WORK TO BE COMPLETED
Please gather every line in the records below that contains the string "number". Case counts.
Begin EXERCISE INPUTS
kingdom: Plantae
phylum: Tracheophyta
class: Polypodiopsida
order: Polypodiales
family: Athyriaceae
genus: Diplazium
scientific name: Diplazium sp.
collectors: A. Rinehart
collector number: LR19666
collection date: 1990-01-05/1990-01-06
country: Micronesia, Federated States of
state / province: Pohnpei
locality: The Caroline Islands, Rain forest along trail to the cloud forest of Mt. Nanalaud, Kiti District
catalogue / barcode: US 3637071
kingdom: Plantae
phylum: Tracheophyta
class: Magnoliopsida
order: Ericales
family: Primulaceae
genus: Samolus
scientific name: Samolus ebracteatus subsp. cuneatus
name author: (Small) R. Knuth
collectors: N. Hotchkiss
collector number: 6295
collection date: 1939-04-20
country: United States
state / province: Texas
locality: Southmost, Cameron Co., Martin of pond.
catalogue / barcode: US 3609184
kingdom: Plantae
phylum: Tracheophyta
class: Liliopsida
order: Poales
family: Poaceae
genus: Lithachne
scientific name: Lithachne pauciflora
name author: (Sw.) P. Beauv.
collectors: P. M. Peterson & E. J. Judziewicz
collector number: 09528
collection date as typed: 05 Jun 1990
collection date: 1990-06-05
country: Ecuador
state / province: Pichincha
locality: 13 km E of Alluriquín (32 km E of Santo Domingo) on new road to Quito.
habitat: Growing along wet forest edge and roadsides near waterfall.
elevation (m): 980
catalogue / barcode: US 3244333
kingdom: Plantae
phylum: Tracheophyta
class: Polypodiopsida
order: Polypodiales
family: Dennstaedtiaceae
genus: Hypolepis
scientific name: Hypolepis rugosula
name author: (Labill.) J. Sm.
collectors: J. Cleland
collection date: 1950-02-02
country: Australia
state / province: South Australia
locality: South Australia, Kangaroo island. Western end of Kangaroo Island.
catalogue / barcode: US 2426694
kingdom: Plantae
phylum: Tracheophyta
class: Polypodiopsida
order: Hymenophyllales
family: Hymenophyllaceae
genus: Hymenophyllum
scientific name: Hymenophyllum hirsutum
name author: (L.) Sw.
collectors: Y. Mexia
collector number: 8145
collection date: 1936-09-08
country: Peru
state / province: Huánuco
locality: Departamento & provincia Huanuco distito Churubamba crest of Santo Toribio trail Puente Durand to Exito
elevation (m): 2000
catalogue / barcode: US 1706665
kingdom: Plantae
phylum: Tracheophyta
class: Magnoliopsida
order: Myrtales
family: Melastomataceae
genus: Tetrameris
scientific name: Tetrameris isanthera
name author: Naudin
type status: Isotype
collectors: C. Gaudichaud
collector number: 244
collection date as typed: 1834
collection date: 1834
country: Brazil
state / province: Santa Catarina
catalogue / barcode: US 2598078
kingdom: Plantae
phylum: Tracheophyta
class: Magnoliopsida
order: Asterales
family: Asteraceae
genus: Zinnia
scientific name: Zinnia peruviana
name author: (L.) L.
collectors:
End EXERCISE INPUTS
TASK SOLUTION
collector number: LR19666
collector number: 6295
collector number: 09528
collector number: 8145
collector number: 244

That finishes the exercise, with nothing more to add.